Micro apartments are one of the latest trends in real estate, but are these tiny dwellings a lifestyle that’s right for you?
While some cities will classify a micro apartment as anything under 500 square feet, most micro apartments are usually 300 sq. ft. or smaller. Typically, there are no separate rooms for the kitchen and bedroom, and many will share a communal outdoor space. While living in the tiny space requires an adjustment, there are many advantages as well.
With tiny spaces to work with, micro apartment renters are coming up with creative ways to design their living space. In San Francisco, one recently finished micro apartment building includes a Murphy bed that folds away to reveal a dining table large enough to seat five. Shelving units go all the way to the ceiling to take advantage of every inch of storage space that’s available. While the kitchens have a dishwasher, refrigerator, and microwave, there are no ovens. Therefore, these renters are creative about their dining options as well.

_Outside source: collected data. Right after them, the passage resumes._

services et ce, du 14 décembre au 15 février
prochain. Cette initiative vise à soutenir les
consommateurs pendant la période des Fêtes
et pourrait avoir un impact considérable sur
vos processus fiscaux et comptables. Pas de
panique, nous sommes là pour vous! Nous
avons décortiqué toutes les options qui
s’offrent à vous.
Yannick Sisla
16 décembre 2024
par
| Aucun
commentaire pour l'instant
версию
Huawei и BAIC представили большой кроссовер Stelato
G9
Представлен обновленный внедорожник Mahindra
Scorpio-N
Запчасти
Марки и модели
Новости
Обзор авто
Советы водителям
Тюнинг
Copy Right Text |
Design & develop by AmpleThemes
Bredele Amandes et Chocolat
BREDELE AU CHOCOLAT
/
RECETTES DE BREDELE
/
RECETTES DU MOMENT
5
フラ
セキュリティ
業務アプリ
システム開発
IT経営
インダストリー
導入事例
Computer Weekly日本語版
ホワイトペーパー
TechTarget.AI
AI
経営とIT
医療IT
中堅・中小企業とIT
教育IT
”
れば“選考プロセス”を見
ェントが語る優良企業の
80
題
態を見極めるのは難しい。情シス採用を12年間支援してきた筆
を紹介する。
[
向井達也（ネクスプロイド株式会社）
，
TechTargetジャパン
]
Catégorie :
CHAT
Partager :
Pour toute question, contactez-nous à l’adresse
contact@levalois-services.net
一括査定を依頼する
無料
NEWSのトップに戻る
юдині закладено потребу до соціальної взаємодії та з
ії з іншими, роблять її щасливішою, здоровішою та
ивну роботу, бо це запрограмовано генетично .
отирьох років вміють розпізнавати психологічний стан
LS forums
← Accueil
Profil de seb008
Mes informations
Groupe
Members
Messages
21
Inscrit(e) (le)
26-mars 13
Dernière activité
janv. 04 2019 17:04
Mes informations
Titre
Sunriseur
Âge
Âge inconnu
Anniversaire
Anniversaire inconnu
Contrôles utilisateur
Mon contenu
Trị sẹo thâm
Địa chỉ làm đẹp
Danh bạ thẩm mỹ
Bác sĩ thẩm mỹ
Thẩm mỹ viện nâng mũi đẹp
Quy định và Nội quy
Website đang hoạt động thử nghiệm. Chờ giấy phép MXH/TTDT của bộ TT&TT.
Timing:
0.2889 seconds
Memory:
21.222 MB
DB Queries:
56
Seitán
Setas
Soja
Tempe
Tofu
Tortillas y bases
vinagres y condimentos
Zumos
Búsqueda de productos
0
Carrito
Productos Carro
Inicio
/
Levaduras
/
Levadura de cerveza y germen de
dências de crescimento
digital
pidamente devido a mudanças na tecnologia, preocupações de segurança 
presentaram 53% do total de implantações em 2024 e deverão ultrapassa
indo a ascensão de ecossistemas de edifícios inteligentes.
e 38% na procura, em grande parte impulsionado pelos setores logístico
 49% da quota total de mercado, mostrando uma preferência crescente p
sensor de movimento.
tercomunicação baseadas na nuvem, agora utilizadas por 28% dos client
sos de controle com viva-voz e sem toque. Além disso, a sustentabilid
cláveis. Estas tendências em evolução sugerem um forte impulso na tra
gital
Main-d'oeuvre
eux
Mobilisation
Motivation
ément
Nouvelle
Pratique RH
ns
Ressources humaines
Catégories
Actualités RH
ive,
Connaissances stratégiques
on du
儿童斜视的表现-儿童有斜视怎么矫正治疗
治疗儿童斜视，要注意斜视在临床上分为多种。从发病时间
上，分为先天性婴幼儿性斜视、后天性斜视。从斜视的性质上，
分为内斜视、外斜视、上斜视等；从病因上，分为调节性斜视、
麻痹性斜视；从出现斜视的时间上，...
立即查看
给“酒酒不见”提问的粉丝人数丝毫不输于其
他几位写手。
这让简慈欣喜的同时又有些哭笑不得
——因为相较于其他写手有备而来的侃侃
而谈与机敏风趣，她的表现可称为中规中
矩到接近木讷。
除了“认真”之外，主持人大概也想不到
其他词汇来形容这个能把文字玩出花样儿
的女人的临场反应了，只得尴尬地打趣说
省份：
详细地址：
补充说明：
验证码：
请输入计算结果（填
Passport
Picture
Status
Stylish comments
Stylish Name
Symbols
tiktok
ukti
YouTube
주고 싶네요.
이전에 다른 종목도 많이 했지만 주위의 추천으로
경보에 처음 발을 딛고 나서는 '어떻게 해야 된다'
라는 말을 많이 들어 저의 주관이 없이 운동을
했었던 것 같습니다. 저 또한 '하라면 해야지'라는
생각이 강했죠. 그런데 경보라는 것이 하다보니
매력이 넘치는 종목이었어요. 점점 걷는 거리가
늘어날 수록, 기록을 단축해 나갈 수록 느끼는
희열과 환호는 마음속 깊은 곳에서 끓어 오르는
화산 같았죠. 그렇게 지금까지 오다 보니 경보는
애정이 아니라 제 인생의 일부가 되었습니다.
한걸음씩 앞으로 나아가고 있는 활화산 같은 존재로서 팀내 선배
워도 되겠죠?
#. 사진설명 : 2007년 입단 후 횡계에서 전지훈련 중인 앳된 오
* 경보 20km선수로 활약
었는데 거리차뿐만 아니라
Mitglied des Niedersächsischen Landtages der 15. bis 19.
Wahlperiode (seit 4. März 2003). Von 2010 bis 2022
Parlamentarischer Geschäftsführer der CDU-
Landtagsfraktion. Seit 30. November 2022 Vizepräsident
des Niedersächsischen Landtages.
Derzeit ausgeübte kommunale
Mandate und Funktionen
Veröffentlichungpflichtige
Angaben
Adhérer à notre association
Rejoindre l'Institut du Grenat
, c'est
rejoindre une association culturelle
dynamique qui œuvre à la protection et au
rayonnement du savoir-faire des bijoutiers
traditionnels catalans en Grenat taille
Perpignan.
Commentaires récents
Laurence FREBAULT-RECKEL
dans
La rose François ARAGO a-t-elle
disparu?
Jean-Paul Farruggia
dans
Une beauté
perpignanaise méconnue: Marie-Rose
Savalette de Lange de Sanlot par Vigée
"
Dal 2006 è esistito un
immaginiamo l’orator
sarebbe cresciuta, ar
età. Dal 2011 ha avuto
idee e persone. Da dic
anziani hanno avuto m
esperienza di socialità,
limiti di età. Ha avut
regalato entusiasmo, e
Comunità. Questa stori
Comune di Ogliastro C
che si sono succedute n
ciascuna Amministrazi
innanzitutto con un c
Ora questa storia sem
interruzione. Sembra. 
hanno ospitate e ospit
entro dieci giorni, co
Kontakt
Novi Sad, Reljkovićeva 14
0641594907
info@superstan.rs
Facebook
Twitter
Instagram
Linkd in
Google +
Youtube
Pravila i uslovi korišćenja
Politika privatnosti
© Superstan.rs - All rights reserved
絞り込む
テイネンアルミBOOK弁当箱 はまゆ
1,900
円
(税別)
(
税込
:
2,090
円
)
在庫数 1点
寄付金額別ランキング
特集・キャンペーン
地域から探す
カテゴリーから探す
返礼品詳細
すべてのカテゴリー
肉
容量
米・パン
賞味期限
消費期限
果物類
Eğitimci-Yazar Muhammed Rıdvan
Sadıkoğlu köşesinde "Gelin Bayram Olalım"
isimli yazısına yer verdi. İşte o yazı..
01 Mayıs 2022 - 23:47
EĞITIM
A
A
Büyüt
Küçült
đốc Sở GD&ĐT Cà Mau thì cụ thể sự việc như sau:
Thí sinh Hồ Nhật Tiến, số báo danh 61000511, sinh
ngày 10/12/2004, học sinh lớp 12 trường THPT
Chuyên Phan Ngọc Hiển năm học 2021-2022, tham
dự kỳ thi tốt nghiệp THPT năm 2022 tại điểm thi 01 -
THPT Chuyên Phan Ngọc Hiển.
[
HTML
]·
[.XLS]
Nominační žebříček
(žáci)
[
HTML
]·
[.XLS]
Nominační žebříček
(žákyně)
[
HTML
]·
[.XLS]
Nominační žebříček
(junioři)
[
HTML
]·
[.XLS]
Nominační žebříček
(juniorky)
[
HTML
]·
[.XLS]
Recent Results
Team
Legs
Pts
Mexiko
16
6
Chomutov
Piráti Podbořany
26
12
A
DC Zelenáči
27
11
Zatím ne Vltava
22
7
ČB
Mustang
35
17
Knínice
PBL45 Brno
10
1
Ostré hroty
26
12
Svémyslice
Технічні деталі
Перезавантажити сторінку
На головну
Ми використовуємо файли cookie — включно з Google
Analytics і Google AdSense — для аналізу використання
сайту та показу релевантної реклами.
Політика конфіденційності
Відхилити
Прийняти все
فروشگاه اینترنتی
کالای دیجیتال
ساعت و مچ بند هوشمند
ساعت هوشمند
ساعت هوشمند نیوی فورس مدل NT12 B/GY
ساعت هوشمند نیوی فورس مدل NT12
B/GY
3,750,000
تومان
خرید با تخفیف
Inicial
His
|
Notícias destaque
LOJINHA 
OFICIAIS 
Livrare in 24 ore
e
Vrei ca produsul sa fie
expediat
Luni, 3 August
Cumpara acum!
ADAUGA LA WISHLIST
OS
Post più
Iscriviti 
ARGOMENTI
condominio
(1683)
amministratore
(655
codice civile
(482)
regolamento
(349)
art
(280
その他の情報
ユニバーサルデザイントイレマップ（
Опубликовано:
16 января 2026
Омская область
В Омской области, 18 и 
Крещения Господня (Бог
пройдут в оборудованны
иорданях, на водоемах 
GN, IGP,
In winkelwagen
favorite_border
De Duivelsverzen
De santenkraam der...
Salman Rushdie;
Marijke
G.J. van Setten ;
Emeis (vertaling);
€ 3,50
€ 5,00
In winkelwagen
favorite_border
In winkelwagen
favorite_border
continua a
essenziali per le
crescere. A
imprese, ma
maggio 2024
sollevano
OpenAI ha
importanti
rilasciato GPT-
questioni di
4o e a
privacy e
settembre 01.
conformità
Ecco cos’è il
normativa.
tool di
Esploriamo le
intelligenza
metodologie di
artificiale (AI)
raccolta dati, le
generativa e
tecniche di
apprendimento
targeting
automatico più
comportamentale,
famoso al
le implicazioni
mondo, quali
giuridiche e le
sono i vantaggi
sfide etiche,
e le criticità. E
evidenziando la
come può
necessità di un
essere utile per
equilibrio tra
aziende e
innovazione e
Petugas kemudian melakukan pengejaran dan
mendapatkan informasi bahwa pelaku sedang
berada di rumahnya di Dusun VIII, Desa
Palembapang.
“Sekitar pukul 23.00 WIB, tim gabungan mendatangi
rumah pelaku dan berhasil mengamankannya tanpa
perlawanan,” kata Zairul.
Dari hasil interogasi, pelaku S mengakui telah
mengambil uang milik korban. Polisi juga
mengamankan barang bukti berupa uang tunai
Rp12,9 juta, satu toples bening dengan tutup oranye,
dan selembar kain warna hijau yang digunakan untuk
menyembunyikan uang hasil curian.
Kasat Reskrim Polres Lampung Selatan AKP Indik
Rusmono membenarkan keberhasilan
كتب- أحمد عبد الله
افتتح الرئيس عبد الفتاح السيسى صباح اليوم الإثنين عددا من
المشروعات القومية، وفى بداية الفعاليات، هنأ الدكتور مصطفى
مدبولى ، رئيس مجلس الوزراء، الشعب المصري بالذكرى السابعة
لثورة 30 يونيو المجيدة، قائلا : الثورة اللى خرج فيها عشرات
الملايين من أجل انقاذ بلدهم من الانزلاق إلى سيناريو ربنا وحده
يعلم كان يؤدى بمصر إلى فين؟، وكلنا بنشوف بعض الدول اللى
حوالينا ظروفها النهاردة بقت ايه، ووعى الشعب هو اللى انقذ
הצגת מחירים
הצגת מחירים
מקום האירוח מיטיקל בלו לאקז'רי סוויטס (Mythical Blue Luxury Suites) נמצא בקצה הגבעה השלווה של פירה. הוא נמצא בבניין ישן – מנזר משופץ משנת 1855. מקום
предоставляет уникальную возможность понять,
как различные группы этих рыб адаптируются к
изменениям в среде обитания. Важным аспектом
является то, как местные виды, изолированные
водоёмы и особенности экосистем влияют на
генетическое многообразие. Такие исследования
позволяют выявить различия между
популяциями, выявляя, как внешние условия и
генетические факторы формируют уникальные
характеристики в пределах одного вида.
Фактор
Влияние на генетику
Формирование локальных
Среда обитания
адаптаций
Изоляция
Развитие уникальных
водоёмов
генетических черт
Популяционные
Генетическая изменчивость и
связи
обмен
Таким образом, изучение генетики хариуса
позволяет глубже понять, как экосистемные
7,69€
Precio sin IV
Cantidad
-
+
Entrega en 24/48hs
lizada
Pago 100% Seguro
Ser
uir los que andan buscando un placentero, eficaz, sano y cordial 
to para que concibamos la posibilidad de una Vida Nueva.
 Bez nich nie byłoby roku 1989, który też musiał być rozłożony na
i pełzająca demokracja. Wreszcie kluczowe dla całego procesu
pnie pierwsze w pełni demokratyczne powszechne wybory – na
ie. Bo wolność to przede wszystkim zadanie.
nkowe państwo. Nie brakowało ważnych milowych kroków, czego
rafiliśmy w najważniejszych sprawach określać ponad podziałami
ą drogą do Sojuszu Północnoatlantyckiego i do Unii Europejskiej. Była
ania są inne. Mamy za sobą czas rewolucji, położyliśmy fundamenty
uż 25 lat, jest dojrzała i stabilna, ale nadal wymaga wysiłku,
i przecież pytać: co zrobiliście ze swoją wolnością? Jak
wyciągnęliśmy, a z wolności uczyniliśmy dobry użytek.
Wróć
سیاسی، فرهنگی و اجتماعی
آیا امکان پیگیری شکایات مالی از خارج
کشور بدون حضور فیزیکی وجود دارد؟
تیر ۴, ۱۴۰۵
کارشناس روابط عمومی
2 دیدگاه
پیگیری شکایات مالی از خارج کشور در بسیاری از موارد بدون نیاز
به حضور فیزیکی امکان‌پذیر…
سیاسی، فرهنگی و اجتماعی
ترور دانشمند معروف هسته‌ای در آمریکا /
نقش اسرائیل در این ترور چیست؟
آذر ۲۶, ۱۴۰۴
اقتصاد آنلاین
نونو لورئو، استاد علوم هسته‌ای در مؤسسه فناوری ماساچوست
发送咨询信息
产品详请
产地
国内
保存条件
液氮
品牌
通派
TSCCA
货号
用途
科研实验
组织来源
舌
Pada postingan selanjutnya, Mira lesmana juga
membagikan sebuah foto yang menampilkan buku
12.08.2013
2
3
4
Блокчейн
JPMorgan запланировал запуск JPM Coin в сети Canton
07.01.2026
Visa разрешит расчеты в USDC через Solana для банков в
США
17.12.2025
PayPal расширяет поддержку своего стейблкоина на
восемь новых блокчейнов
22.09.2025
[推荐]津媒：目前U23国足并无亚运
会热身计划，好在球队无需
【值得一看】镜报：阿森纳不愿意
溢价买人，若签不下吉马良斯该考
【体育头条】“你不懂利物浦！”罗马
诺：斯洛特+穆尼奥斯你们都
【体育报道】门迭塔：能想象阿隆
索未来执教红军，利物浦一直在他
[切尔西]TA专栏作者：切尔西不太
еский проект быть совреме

Designers and developers of micro apartments believe that young singles will gladly give up living space in their apartments for affordability and the opportunity for more social space. With this idea in mind, developers in Washington, D.C. started building micro apartments with large lobbies and restaurants downstairs. These rentals are not for people who like to go home and stay in their apartments. Instead, they are for those who would rather spend money on socializing instead of rent.
Cities such as San Francisco and New York City are some of the best places to live. Unfortunately, these cities also have expensive housing markets. This means that many recent college graduates and others who are just starting out in the workforce and have little money to spare on rent, simply cannot afford to live in these high-priced cities.
Micro apartments offer a cheaper living alternative. These 20 and 30-something professionals can live close to work and friends without breaking the budget in rent. In Seattle, the average 250 sq. ft. micro apartment will rent for around $800 a month. For many, this is more affordable than the $1,400 a month that recently built studio apartments are costing.
For All Ages
While the 2012 census shows that 27.8 percent of all households in the United States are single-person, it’s not just young professionals who see the allure of micro apartments. Many seniors on a fixed income are also taking advantage of the savings in rent. For these seniors, their children have all grown up and left the house, and they no longer need a large residence anymore. Plus, some are simply not capable of the physical upkeep that a larger home requires. Micro apartments offer a cheaper and easier alternative for them.
Obviously, micro apartments are not for everyone. However, for those who are looking to save money on rent, and would prefer living near their place of employment or near nightlife, these small living spaces might be exactly what they need.